Das sehen andere Rechtsgelehrte anders: Professor Dr. Dietrich Murswiek etwa kam nach der Analyse des Vertrags zu der Ansicht, die EU-Mitgliedsstaaten verlören mit der Ratifizierung ihre Souveränität.

 

EU hat „Demokratiedefizit“ – weiterer Kompetenz-Ausbau nur bedingt möglich

Das Bundesverfassungsgericht erkennt an, dass es bezogen auf das EU-Parlament ein erhebliches „Demoraktiedefizit“ gäbe und ein weiterer Ausbau der EU-Kompetenzen an die Grenzen des GG stößt. Über das EU-Parlament schreiben die Richter:

„Es ist gemessen an staatlichen Demokratieanforderungen nicht gleichheitsgerecht gewählt und innerhalb des supranationalen Interessenausgleichs zwischen den Staaten nicht zu maßgeblichen politischen Leitentscheidungen berufen. Es kann deshalb auch nicht eine parlamentarische Regierung tragen und sich im Regierungs-Oppositions-Schema parteipolitisch so organisieren, dass eine Richtungsentscheidung europäischer Wähler politisch bestimmend zur Wirkung gelangen könnte.

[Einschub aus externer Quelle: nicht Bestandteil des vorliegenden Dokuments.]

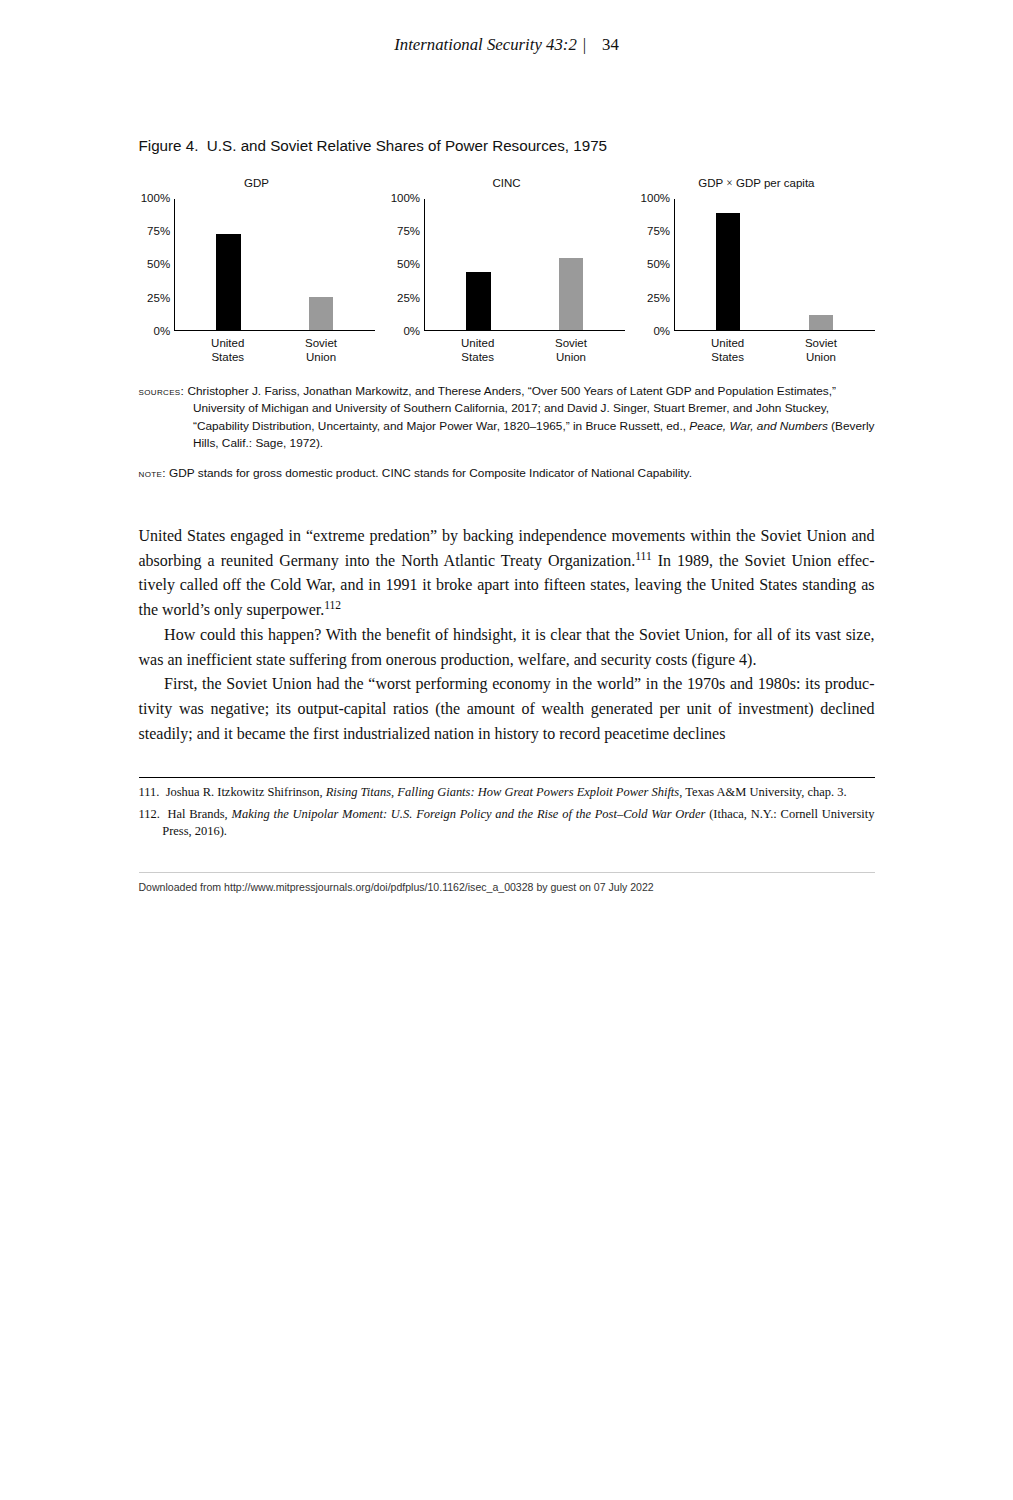International Security 43:2|34
Figure 4. U.S. and Soviet Relative Shares of Power Resources, 1975
GDP
100% 75% 50% 25% 0%
United
States
Soviet
Union
CINC
100% 75% 50% 25% 0%
United
States
Soviet
Union
GDP × GDP per capita
100% 75% 50% 25% 0%
United
States
Soviet
Union
sources: Christopher J. Fariss, Jonathan Markowitz, and Therese Anders, “Over 500 Years of Latent GDP and Population Estimates,” University of Michigan and University of Southern California, 2017; and David J. Singer, Stuart Bremer, and John Stuckey, “Capability Distribution, Uncertainty, and Major Power War, 1820–1965,” in Bruce Russett, ed., Peace, War, and Numbers (Beverly Hills, Calif.: Sage, 1972).
note: GDP stands for gross domestic product. CINC stands for Composite Indicator of National Capability.
United States engaged in “extreme predation” by backing independence movements within the Soviet Union and absorbing a reunited Germany into the North Atlantic Treaty Organization.111 In 1989, the Soviet Union effectively called off the Cold War, and in 1991 it broke apart into fifteen states, leaving the United States standing as the world’s only superpower.112
How could this happen? With the benefit of hindsight, it is clear that the Soviet Union, for all of its vast size, was an inefficient state suffering from onerous production, welfare, and security costs (figure 4).
First, the Soviet Union had the “worst performing economy in the world” in the 1970s and 1980s: its productivity was negative; its output-capital ratios (the amount of wealth generated per unit of investment) declined steadily; and it became the first industrialized nation in history to record peacetime declines
111. Joshua R. Itzkowitz Shifrinson, Rising Titans, Falling Giants: How Great Powers Exploit Power Shifts, Texas A&M University, chap. 3.
112. Hal Brands, Making the Unipolar Moment: U.S. Foreign Policy and the Rise of the Post–Cold War Order (Ithaca, N.Y.: Cornell University Press, 2016).
Downloaded from http://www.mitpressjournals.org/doi/pdfplus/10.1162/isec_a_00328 by guest on 07 July 2022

Angesichts dieses strukturellen, im Staatenverbund nicht auflösbaren Demokratiedefizits dürfen weitere Integrationsschritte über den bisherigen Stand hinaus weder die politische Gestaltungsfähigkeit der Staaten noch das Prinzip der begrenzten Einzelermächtigung aushöhlen“

Sie sind aber der Ansicht, die Europäische Union erreiche

„[…] auch bei Inkrafttreten des Vertrags von Lissabon noch keine Ausgestaltung, die staatsanalog ist und deshalb dem Legitimationsniveau einer staatlich verfassten Demokratie entsprechen müsste.“

Eine etwas merkwürdige Ansicht, wenn man bedenkt, dass über die Hälfte unserer Gesetze schon durch die EU beschlossen werden …

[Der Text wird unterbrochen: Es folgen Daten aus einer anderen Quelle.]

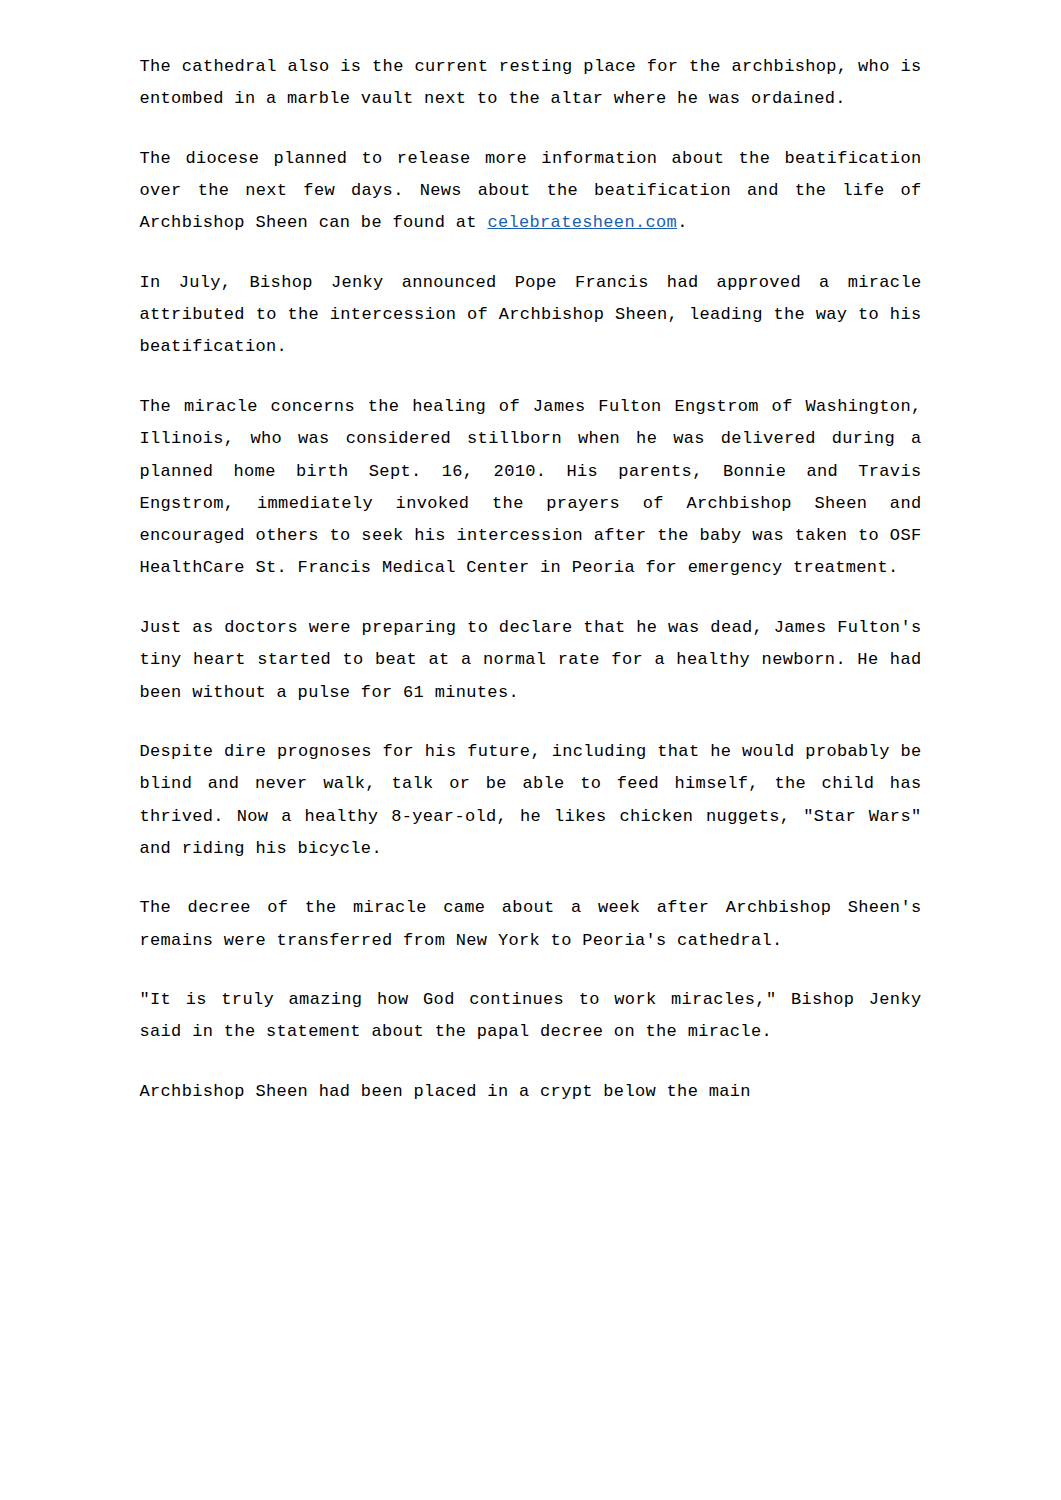The cathedral also is the current resting place for the archbishop, who is entombed in a marble vault next to the altar where he was ordained.
The diocese planned to release more information about the beatification over the next few days. News about the beatification and the life of Archbishop Sheen can be found at celebratesheen.com.
In July, Bishop Jenky announced Pope Francis had approved a miracle attributed to the intercession of Archbishop Sheen, leading the way to his beatification.
The miracle concerns the healing of James Fulton Engstrom of Washington, Illinois, who was considered stillborn when he was delivered during a planned home birth Sept. 16, 2010. His parents, Bonnie and Travis Engstrom, immediately invoked the prayers of Archbishop Sheen and encouraged others to seek his intercession after the baby was taken to OSF HealthCare St. Francis Medical Center in Peoria for emergency treatment.
Just as doctors were preparing to declare that he was dead, James Fulton's tiny heart started to beat at a normal rate for a healthy newborn. He had been without a pulse for 61 minutes.
Despite dire prognoses for his future, including that he would probably be blind and never walk, talk or be able to feed himself, the child has thrived. Now a healthy 8-year-old, he likes chicken nuggets, "Star Wars" and riding his bicycle.
The decree of the miracle came about a week after Archbishop Sheen's remains were transferred from New York to Peoria's cathedral.
"It is truly amazing how God continues to work miracles," Bishop Jenky said in the statement about the papal decree on the miracle.
Archbishop Sheen had been placed in a crypt below the main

Dazu stellt das Bundesverfassungsgericht noch einmal grundsätzlich fest:

„Die europäische Vereinigung auf der Grundlage einer Vertragsunion souveräner Staaten darf jedoch nicht so verwirklicht werden, dass in den Mitgliedstaaten kein ausreichender Raum zur politischen Gestaltung der wirtschaftlichen, kulturellen und sozialen Lebensverhältnisse mehr bleibt.“

 

Ein klares „Jein“?

So ist das Urteil einerseits ein „aufgeschoben, aber nicht aufgehoben“ anderseits scheint durch das Urteil hindurch, das die Ausweitungen der EU-Kompetenzen langsam aber sich er auch bei den erzkonservativen Verfassungsrichtern an die Grenzen stoßen.

Ob die gemachten Anforderungen an das Beitrittsgesetz überhaupt kompatibel durchzuführen sind, wird die Zeit zeigen.